TE LEZEN TEKST

Toeval of niet, maar de nationale jongerenpartijen van de klassieke tripartite worden geleid door West-Vlaams talent : Sanne Doms (Jongsocialisten, Brugge), Tom Vandenkendelaere (Jong CD&V, Roeselare) en Bert Schelfhout (Open VLD, Deerlijk). Wij brachten hen samen voor een groot debat : over hun invloed als jongerenvoorzitters, de belangrijkste jongerenthema’s en uiteraard… N-VA.
Tijdens het debat, dat je vrijdag terugvindt in Krant van West-Vlaanderen, komt onder meer hun invloed als jongerenvoorzitters aan bod, net als hun visie op jeugdwerkloosheid, betaalbaar wonen en openbaar vervoer.
Maar alle inhoud ten spijt, maar draaien de komende verkiezingen niet rond de vraag : hoe groot wordt N-VA?
Tom Vandenkendelaere : “Op Europees niveau – ik ben eerste opvolger op de Europese CD&V-lijst – is de vraag : welke richting zal Europa uitgaan? Gaan we nog strenger zijn en een nog killer beleid voeren of gaan we toch proberen een sociale touch – hoe moeilijk dat ook is – erin proberen te steken? Ik vind dat we moeten gaan voor een duidelijke mix. Dan speelt niet de vraag : hoe groot zal N-VA worden, maar welke grote Europese politieke families zullen elkaar vinden om beleid te voeren, want in het Europese Parlement wordt er immers altijd gewerkt met wisselende meerderheden.”
Sanne Doms : “Voor Europa – ik sta op de 5de plaats op de Europese SP.A-lijst – denk ik dat het in de eerste plek belangrijk wordt dat het Europees parlement zich meer macht toe-eigent. Als je spreekt over N-VA op Europees niveau : we wachten nog altijd welk kleur N-VA zal bekennen. We weten nog altijd niet naar welke coalitie ze zullen gaan. Ridicuul, want dat bepaalt veel. Dat SP.A bij de PES zit en CD&V bij EVP : dat zegt veel over ons Europees verhaal. En dat weet je nu niet van N-VA.”
Bert Schelfhout : “Zelf sta ik op de 4de plaats op de Kamerlijst van Open VLD. Het is natuurlijk belangrijk wie er nationaal de grootste speler in het politiek veld zal worden. Dan pas kan je zien welke coalities er gevormd kunnen worden. Als jongerenvoorzitter denk ik dat N-VA een partner kan zijn voor bepaalde sociaal-economische thema’s, maar ik ben niet overtuigd in het walhalla van de N-VA. We zien dat ze in de Vlaamse regering op geen enkel manier dynamiek of ‘kracht van verandering’ brengen. Veel grote woorden, maar in feite is de Vlaamse regering een regering van stilstand.”
Sanne Doms : “Als we spreken over het nationaal niveau, dan stelt zich de vraag : ga je voor een links sociaal-economisch beleid of een rechts besparingsbeleid. Bert zegt : minder overheid, besparen, financiën op orde zetten. Wij zeggen : sociale welvaart. De N-VA leunt eerder bij jullie aan, terwijl wij daar haast moeilijk verder vanaf kunnen staan.”

BRONMATERIAAL

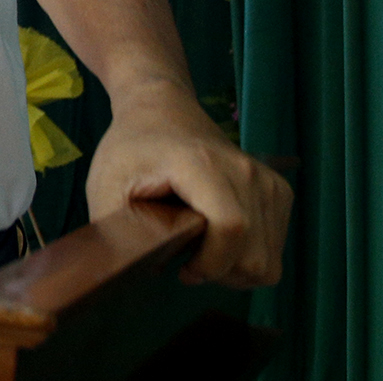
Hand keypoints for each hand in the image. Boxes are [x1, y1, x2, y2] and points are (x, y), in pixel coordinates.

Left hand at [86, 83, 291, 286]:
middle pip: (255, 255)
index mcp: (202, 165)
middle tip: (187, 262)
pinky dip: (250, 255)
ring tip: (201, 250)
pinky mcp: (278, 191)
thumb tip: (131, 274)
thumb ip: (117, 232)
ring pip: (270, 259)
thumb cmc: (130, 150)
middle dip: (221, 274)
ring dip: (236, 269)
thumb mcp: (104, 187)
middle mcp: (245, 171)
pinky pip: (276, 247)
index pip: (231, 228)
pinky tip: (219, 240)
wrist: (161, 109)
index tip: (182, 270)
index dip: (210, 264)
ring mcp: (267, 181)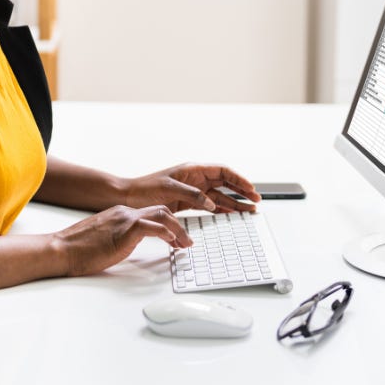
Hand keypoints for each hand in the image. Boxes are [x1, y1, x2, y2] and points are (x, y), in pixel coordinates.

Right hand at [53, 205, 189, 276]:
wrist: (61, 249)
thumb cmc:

---

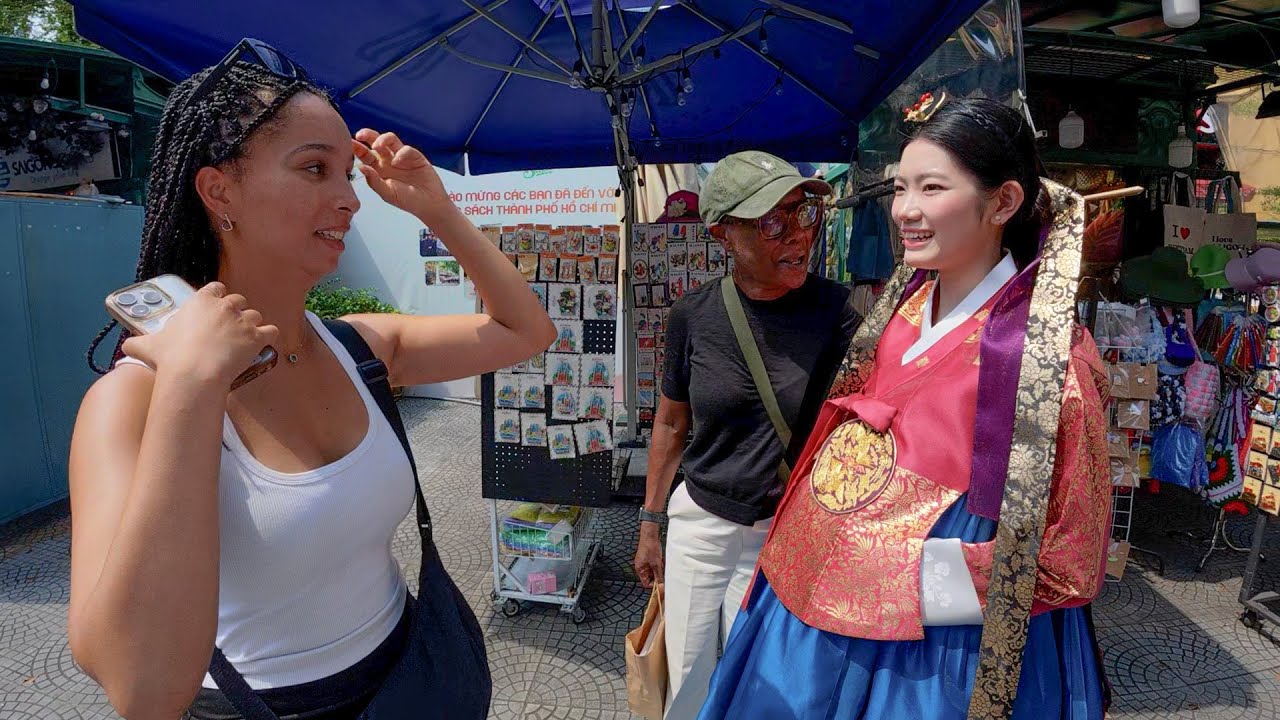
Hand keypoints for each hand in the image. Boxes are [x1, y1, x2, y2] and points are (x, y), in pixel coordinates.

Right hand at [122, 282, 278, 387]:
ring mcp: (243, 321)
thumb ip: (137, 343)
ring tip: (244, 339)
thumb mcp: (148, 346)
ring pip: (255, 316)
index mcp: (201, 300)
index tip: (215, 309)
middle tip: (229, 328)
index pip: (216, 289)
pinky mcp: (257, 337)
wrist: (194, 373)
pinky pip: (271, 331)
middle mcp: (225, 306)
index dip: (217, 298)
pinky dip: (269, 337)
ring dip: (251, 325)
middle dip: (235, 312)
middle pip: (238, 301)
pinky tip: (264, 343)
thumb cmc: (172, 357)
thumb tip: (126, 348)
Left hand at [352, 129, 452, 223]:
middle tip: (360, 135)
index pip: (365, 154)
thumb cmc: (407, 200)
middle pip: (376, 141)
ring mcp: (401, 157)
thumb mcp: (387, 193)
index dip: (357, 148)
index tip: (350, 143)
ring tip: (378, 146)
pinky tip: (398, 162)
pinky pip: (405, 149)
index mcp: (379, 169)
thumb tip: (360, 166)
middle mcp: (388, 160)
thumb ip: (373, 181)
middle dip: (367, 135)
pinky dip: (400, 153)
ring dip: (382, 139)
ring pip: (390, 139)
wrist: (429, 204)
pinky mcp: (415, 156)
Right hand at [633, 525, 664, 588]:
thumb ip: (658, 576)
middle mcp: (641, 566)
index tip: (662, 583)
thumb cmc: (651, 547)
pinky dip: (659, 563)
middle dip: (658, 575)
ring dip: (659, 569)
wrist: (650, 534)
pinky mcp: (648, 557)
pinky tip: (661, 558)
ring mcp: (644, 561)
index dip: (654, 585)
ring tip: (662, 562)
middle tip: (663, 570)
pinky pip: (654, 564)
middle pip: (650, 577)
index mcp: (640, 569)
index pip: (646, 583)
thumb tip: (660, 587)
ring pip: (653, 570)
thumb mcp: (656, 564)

OPDRACHTEN BIJ OEFENING
**A)** Beantwoord deze vragen over de tekst over het jongerendebat:
(i) Uit welke gemeente komt Bert Schelfhout?
(ii) Op welke plaats staat Sanne Doms op de Europese SP.A-lijst?
(iii) Bij welke Europese politieke familie zit CD&V volgens Sanne Doms?
**B)** Ga verder met de tekst over het jongerendebat, te beginnen na de laatste zin ervan.

GEGEVEN ANTWOORDEN
**A)**
(i) Bert Schelfhout komt uit Deerlijk.
(ii) Sanne Doms staat op de 5de plaats op de Europese SP.A-lijst.
(iii) Volgens Sanne Doms zit CD&V bij de EVP.

**B)**
Tom Vandenkendelaere : “Alle drie zijn we ervan overtuigd dat er socio-economisch hervormingen nodig zijn en daar moet in de volgende legislatuur werk van gemaakt worden. En dat staat in schril contrast met de ondertoon die je duidelijk hoort in het N-VA-verhaal. Die wil naar een nieuw rondje staatshervorming. Artikel 1 van de statuten van N-VA pleit voor een onafhankelijk Vlaanderen. Wel, wij gaan voor jobs, die zorgen voor sociale welvaart, en dat gaan we niet bereiken door nog eens in een politieke impasse te geraken, waarvan iedereen heel goed weet wie daar aan de basis lag… Voor ons is iedereen een mogelijke partner, maar onze prioriteit ligt sociaal-economisch en niet bij nóg een staatshervorming.”
Als de peilingen waarheid worden en N-VA 25 à 30 procent haalt, is de partij dan incontournable?
Tom Vandenkendelaere : “Ik vind dat je de stem van de kiezer moet aanhoren en dat je moet kijken in welke richting Vlaanderen gekozen heeft. Maar er is nog een verschil tussen de stem van de kiezer én de coalitievorming. Je moet niet enkel een goed programma kunnen uitwerken, maar ook een stabiele regering kunnen vormen.”
Uw Roeselare – waarbij winnaar N-VA buitenspel werd gezet door CD&V – was daar tijdens de vorige gemeenteraadsverkiezingen wel een uitzondering op.
Tom Vandenkendelaere : “Absoluut, en dat steek ik ook niet weg. N-VA is hier heel populair, maar wij hebben gekozen om verder te gaan met de bestaande coalitie – aangevuld met Groen – om enkele belangrijke opgestarte projecten te kunnen afronden. Denk maar aan het station, het ziekenhuis… In 2018 zien we wel of de kiezer vindt dat we voor die grote verwezenlijkingen de pluimen op onze hoed mogen steken of niet.”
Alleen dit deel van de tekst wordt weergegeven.